» **TASK**: When you copy the listing, skip the images and return each line verbatim.
──────
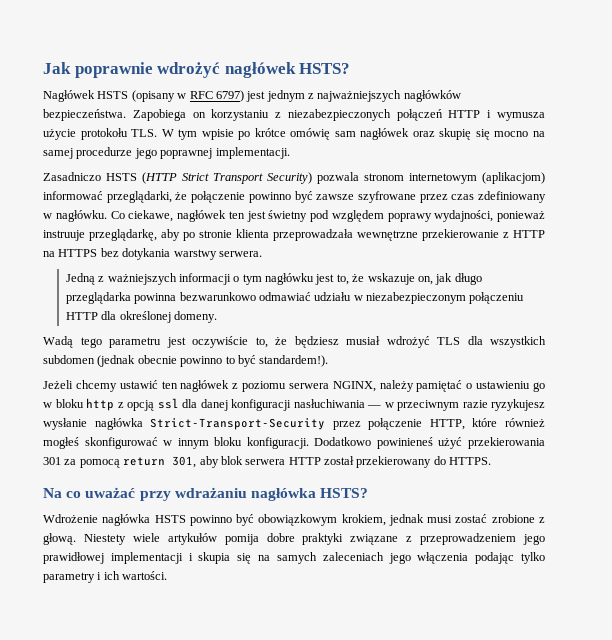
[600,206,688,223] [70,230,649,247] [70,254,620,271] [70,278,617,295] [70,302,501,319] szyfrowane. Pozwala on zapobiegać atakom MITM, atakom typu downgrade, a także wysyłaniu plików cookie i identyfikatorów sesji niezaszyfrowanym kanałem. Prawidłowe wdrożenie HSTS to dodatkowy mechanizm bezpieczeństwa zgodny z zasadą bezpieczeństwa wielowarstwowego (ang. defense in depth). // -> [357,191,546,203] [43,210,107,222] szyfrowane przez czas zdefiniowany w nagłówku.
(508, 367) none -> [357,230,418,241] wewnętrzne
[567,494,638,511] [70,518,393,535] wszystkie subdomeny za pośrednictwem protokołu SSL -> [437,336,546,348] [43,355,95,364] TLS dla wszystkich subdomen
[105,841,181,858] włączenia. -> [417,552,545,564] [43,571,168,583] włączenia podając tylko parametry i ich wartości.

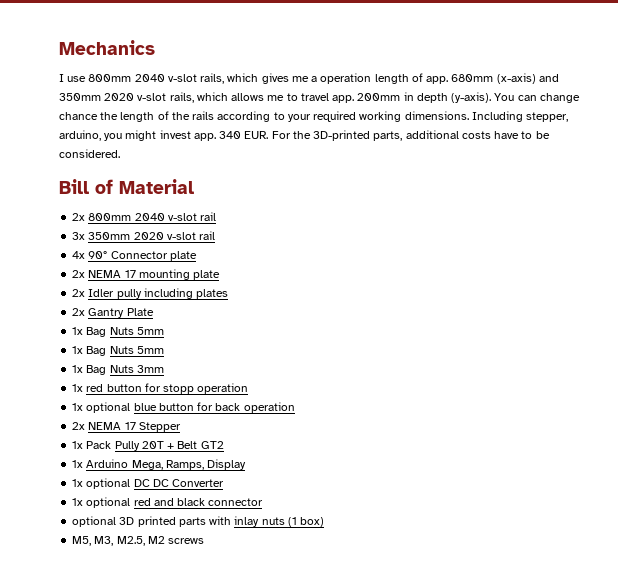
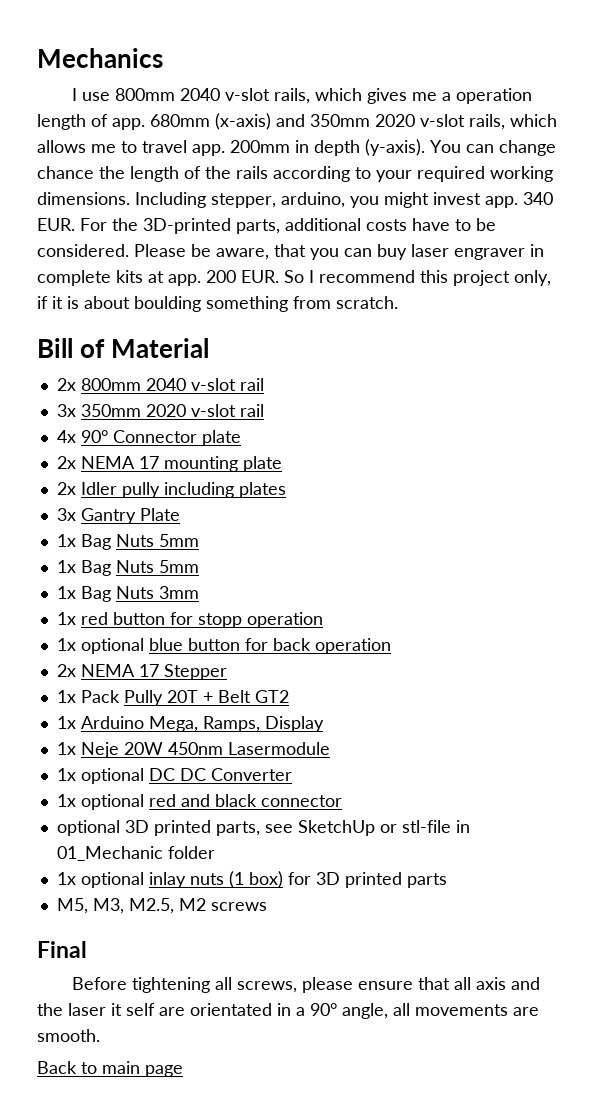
(120, 153) none -> [134,244,544,260] [37,270,551,286] [37,296,398,312] Please be aware, that you can buy laser engraver in complete kits at app. 200 EUR. So I recommend this project only, if it is about boulding something from scratch.
[72,308,86,316] 2x -> [56,508,76,521] 3x
(247, 464) none -> [56,742,330,758] // 1x Neje 20W 450nm Lasermodule
[178,516,232,527] parts with -> [215,820,470,836] [56,846,215,861] [56,872,144,888] parts, see SketchUp or stl-file in 01_Mechanic folder // 1x optional
(325, 522) none -> [287,872,447,888] for 3D printed parts
(205, 541) none -> [37,941,87,958] [72,977,541,993] [37,1003,539,1019] [37,1029,100,1042] [37,1061,183,1077] // Final // Before tightening all screws, please ensure that all axis and the laser it self are orientated in a 90° angle, all movements are smooth. // Back to main page

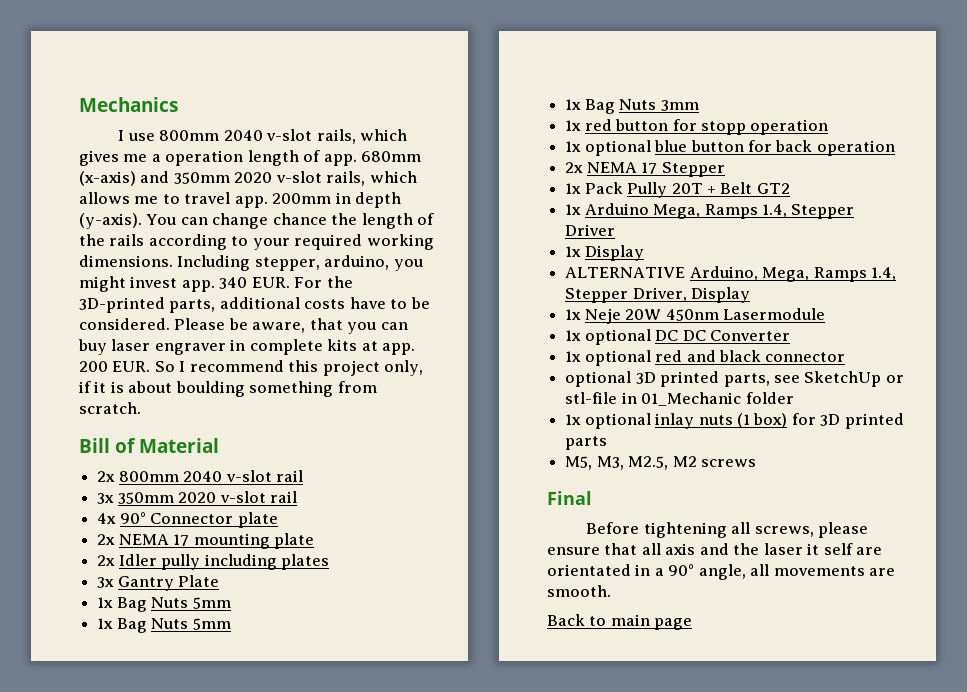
[202,716,260,732] Ramps, -> [704,204,855,219] [565,224,616,236] [565,245,644,261] [565,266,896,282] [565,287,687,303] Ramps 1.4, Stepper Driver // 1x Display // ALTERNATIVE Arduino, Mega, Ramps 1.4, Stepper Driver,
──────
» **SOLUTION TO THIS EXERCISE**:
[600,206,688,223] [70,230,649,247] [70,254,620,271] [70,278,617,295] [70,302,501,319] szyfrowane. Pozwala on zapobiegać atakom MITM, atakom typu downgrade, a także wysyłaniu plików cookie i identyfikatorów sesji niezaszyfrowanym kanałem. Prawidłowe wdrożenie HSTS to dodatkowy mechanizm bezpieczeństwa zgodny z zasadą bezpieczeństwa wielowarstwowego (ang. defense in depth). // -> [357,191,546,203] [43,210,107,222] szyfrowane przez czas zdefiniowany w nagłówku.
(508, 367) none -> [357,230,418,241] wewnętrzne
[567,494,638,511] [70,518,393,535] wszystkie subdomeny za pośrednictwem protokołu SSL -> [437,336,546,348] [43,355,95,364] TLS dla wszystkich subdomen
[105,841,181,858] włączenia. -> [417,552,545,564] [43,571,168,583] włączenia podając tylko parametry i ich wartości.

(120, 153) none -> [134,244,544,260] [37,270,551,286] [37,296,398,312] Please be aware, that you can buy laser engraver in complete kits at app. 200 EUR. So I recommend this project only, if it is about boulding something from scratch.
[72,308,86,316] 2x -> [56,508,76,521] 3x
(247, 464) none -> [56,742,330,758] // 1x Neje 20W 450nm Lasermodule
[178,516,232,527] parts with -> [215,820,470,836] [56,846,215,861] [56,872,144,888] parts, see SketchUp or stl-file in 01_Mechanic folder // 1x optional
(325, 522) none -> [287,872,447,888] for 3D printed parts
(205, 541) none -> [37,941,87,958] [72,977,541,993] [37,1003,539,1019] [37,1029,100,1042] [37,1061,183,1077] // Final // Before tightening all screws, please ensure that all axis and the laser it self are orientated in a 90° angle, all movements are smooth. // Back to main page

[202,716,260,732] Ramps, -> [704,204,855,219] [565,224,616,236] [565,245,644,261] [565,266,896,282] [565,287,687,303] Ramps 1.4, Stepper Driver // 1x Display // ALTERNATIVE Arduino, Mega, Ramps 1.4, Stepper Driver,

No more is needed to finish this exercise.